■ What you should do: The entries that follow need to be returned without any alteration.

━━━━━━

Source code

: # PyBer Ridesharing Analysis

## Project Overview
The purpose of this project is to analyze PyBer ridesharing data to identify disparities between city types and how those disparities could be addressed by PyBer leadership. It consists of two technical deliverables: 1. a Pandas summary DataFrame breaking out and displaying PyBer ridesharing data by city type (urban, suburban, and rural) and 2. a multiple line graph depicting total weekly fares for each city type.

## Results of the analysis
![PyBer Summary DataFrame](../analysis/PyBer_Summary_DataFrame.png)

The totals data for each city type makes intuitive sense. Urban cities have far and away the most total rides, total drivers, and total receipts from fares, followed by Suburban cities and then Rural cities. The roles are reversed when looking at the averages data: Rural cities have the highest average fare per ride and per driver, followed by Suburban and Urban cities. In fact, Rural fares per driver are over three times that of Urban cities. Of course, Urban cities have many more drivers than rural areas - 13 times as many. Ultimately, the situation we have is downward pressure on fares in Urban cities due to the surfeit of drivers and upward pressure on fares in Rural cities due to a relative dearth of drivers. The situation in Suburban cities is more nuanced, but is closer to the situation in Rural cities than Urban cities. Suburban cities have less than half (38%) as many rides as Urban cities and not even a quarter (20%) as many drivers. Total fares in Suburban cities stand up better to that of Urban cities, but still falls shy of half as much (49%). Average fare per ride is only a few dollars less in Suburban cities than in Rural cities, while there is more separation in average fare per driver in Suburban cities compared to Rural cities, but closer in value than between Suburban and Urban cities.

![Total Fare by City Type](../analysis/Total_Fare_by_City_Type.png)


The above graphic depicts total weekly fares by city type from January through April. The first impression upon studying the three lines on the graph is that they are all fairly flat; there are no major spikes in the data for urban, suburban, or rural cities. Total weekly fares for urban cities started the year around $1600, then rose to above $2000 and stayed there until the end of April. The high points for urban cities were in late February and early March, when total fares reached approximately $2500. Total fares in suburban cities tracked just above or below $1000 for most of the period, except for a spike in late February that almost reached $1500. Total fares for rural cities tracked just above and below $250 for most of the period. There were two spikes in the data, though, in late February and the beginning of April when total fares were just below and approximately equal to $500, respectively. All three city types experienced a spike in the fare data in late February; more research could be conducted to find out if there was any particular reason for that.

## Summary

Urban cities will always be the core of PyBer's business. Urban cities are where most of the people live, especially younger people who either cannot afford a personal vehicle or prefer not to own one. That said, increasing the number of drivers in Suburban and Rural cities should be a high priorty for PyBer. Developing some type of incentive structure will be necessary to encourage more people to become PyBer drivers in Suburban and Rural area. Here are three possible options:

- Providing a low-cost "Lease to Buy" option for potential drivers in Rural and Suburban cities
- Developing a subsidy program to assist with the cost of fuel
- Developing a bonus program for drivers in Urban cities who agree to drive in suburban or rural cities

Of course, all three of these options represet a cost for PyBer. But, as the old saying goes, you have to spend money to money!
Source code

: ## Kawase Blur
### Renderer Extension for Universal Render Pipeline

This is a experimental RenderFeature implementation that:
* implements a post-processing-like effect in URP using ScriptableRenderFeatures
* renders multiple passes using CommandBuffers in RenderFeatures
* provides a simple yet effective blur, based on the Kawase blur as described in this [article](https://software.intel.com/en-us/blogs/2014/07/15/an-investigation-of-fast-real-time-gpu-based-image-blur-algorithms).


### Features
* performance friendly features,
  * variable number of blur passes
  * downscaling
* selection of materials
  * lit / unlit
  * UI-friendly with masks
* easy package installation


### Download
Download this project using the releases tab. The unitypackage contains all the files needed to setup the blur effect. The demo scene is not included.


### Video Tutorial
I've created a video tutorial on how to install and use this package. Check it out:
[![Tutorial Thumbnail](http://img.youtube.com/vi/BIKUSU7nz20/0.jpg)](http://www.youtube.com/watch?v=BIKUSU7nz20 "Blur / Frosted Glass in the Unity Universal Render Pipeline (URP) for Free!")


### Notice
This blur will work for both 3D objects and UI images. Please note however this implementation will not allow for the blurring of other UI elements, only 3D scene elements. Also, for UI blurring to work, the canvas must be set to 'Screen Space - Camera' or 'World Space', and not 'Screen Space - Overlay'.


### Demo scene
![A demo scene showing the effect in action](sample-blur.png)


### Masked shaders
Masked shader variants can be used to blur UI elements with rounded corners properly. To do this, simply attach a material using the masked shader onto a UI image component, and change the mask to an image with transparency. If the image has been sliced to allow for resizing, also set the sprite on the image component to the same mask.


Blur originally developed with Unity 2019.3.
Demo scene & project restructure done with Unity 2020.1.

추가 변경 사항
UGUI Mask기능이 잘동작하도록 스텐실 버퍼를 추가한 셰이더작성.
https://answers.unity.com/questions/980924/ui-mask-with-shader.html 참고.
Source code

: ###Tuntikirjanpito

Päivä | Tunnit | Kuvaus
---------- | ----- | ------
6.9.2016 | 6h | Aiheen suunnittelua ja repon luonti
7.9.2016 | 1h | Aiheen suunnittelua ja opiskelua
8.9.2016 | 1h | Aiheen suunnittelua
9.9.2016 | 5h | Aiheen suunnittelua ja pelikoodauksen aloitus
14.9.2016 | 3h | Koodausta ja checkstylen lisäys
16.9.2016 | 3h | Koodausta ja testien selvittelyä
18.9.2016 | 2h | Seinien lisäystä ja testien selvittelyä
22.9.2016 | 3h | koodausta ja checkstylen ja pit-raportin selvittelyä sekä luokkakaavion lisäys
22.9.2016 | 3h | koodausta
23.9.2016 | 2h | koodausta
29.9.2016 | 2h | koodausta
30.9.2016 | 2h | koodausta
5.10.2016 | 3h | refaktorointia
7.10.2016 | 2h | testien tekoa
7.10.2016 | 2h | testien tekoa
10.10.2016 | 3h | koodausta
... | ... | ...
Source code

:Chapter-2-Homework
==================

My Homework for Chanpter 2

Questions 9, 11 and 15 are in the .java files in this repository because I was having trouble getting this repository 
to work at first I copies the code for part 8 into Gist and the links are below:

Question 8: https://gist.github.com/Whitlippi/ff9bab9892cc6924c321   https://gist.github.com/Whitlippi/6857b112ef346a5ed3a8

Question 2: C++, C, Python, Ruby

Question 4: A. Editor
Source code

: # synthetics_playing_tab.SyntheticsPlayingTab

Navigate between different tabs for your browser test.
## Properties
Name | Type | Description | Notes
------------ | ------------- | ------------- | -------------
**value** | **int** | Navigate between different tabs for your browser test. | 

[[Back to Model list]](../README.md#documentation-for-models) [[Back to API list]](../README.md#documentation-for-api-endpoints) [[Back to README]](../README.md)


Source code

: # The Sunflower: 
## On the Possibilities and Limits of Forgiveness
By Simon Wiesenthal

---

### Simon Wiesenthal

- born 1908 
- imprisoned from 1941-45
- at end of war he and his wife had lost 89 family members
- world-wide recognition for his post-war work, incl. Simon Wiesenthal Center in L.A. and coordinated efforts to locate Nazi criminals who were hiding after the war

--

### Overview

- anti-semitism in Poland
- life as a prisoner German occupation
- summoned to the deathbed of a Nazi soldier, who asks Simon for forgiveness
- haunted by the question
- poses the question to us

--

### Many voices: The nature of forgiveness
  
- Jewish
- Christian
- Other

━━━━━━

■ Expected output:
Source code

: # PyBer Ridesharing Analysis

## Project Overview
The purpose of this project is to analyze PyBer ridesharing data to identify disparities between city types and how those disparities could be addressed by PyBer leadership. It consists of two technical deliverables: 1. a Pandas summary DataFrame breaking out and displaying PyBer ridesharing data by city type (urban, suburban, and rural) and 2. a multiple line graph depicting total weekly fares for each city type.

## Results of the analysis
![PyBer Summary DataFrame](../analysis/PyBer_Summary_DataFrame.png)

The totals data for each city type makes intuitive sense. Urban cities have far and away the most total rides, total drivers, and total receipts from fares, followed by Suburban cities and then Rural cities. The roles are reversed when looking at the averages data: Rural cities have the highest average fare per ride and per driver, followed by Suburban and Urban cities. In fact, Rural fares per driver are over three times that of Urban cities. Of course, Urban cities have many more drivers than rural areas - 13 times as many. Ultimately, the situation we have is downward pressure on fares in Urban cities due to the surfeit of drivers and upward pressure on fares in Rural cities due to a relative dearth of drivers. The situation in Suburban cities is more nuanced, but is closer to the situation in Rural cities than Urban cities. Suburban cities have less than half (38%) as many rides as Urban cities and not even a quarter (20%) as many drivers. Total fares in Suburban cities stand up better to that of Urban cities, but still falls shy of half as much (49%). Average fare per ride is only a few dollars less in Suburban cities than in Rural cities, while there is more separation in average fare per driver in Suburban cities compared to Rural cities, but closer in value than between Suburban and Urban cities.

![Total Fare by City Type](../analysis/Total_Fare_by_City_Type.png)


The above graphic depicts total weekly fares by city type from January through April. The first impression upon studying the three lines on the graph is that they are all fairly flat; there are no major spikes in the data for urban, suburban, or rural cities. Total weekly fares for urban cities started the year around $1600, then rose to above $2000 and stayed there until the end of April. The high points for urban cities were in late February and early March, when total fares reached approximately $2500. Total fares in suburban cities tracked just above or below $1000 for most of the period, except for a spike in late February that almost reached $1500. Total fares for rural cities tracked just above and below $250 for most of the period. There were two spikes in the data, though, in late February and the beginning of April when total fares were just below and approximately equal to $500, respectively. All three city types experienced a spike in the fare data in late February; more research could be conducted to find out if there was any particular reason for that.

## Summary

Urban cities will always be the core of PyBer's business. Urban cities are where most of the people live, especially younger people who either cannot afford a personal vehicle or prefer not to own one. That said, increasing the number of drivers in Suburban and Rural cities should be a high priorty for PyBer. Developing some type of incentive structure will be necessary to encourage more people to become PyBer drivers in Suburban and Rural area. Here are three possible options:

- Providing a low-cost "Lease to Buy" option for potential drivers in Rural and Suburban cities
- Developing a subsidy program to assist with the cost of fuel
- Developing a bonus program for drivers in Urban cities who agree to drive in suburban or rural cities

Of course, all three of these options represet a cost for PyBer. But, as the old saying goes, you have to spend money to money!
Source code

: ## Kawase Blur
### Renderer Extension for Universal Render Pipeline

This is a experimental RenderFeature implementation that:
* implements a post-processing-like effect in URP using ScriptableRenderFeatures
* renders multiple passes using CommandBuffers in RenderFeatures
* provides a simple yet effective blur, based on the Kawase blur as described in this [article](https://software.intel.com/en-us/blogs/2014/07/15/an-investigation-of-fast-real-time-gpu-based-image-blur-algorithms).


### Features
* performance friendly features,
  * variable number of blur passes
  * downscaling
* selection of materials
  * lit / unlit
  * UI-friendly with masks
* easy package installation


### Download
Download this project using the releases tab. The unitypackage contains all the files needed to setup the blur effect. The demo scene is not included.


### Video Tutorial
I've created a video tutorial on how to install and use this package. Check it out:
[![Tutorial Thumbnail](http://img.youtube.com/vi/BIKUSU7nz20/0.jpg)](http://www.youtube.com/watch?v=BIKUSU7nz20 "Blur / Frosted Glass in the Unity Universal Render Pipeline (URP) for Free!")


### Notice
This blur will work for both 3D objects and UI images. Please note however this implementation will not allow for the blurring of other UI elements, only 3D scene elements. Also, for UI blurring to work, the canvas must be set to 'Screen Space - Camera' or 'World Space', and not 'Screen Space - Overlay'.


### Demo scene
![A demo scene showing the effect in action](sample-blur.png)


### Masked shaders
Masked shader variants can be used to blur UI elements with rounded corners properly. To do this, simply attach a material using the masked shader onto a UI image component, and change the mask to an image with transparency. If the image has been sliced to allow for resizing, also set the sprite on the image component to the same mask.


Blur originally developed with Unity 2019.3.
Demo scene & project restructure done with Unity 2020.1.

추가 변경 사항
UGUI Mask기능이 잘동작하도록 스텐실 버퍼를 추가한 셰이더작성.
https://answers.unity.com/questions/980924/ui-mask-with-shader.html 참고.
Source code

: ###Tuntikirjanpito

Päivä | Tunnit | Kuvaus
---------- | ----- | ------
6.9.2016 | 6h | Aiheen suunnittelua ja repon luonti
7.9.2016 | 1h | Aiheen suunnittelua ja opiskelua
8.9.2016 | 1h | Aiheen suunnittelua
9.9.2016 | 5h | Aiheen suunnittelua ja pelikoodauksen aloitus
14.9.2016 | 3h | Koodausta ja checkstylen lisäys
16.9.2016 | 3h | Koodausta ja testien selvittelyä
18.9.2016 | 2h | Seinien lisäystä ja testien selvittelyä
22.9.2016 | 3h | koodausta ja checkstylen ja pit-raportin selvittelyä sekä luokkakaavion lisäys
22.9.2016 | 3h | koodausta
23.9.2016 | 2h | koodausta
29.9.2016 | 2h | koodausta
30.9.2016 | 2h | koodausta
5.10.2016 | 3h | refaktorointia
7.10.2016 | 2h | testien tekoa
7.10.2016 | 2h | testien tekoa
10.10.2016 | 3h | koodausta
... | ... | ...
Source code

:Chapter-2-Homework
==================

My Homework for Chanpter 2

Questions 9, 11 and 15 are in the .java files in this repository because I was having trouble getting this repository 
to work at first I copies the code for part 8 into Gist and the links are below:

Question 8: https://gist.github.com/Whitlippi/ff9bab9892cc6924c321   https://gist.github.com/Whitlippi/6857b112ef346a5ed3a8

Question 2: C++, C, Python, Ruby

Question 4: A. Editor
Source code

: # synthetics_playing_tab.SyntheticsPlayingTab

Navigate between different tabs for your browser test.
## Properties
Name | Type | Description | Notes
------------ | ------------- | ------------- | -------------
**value** | **int** | Navigate between different tabs for your browser test. | 

[[Back to Model list]](../README.md#documentation-for-models) [[Back to API list]](../README.md#documentation-for-api-endpoints) [[Back to README]](../README.md)


Source code

: # The Sunflower: 
## On the Possibilities and Limits of Forgiveness
By Simon Wiesenthal

---

### Simon Wiesenthal

- born 1908 
- imprisoned from 1941-45
- at end of war he and his wife had lost 89 family members
- world-wide recognition for his post-war work, incl. Simon Wiesenthal Center in L.A. and coordinated efforts to locate Nazi criminals who were hiding after the war

--

### Overview

- anti-semitism in Poland
- life as a prisoner German occupation
- summoned to the deathbed of a Nazi soldier, who asks Simon for forgiveness
- haunted by the question
- poses the question to us

--

### Many voices: The nature of forgiveness
  
- Jewish
- Christian
- Other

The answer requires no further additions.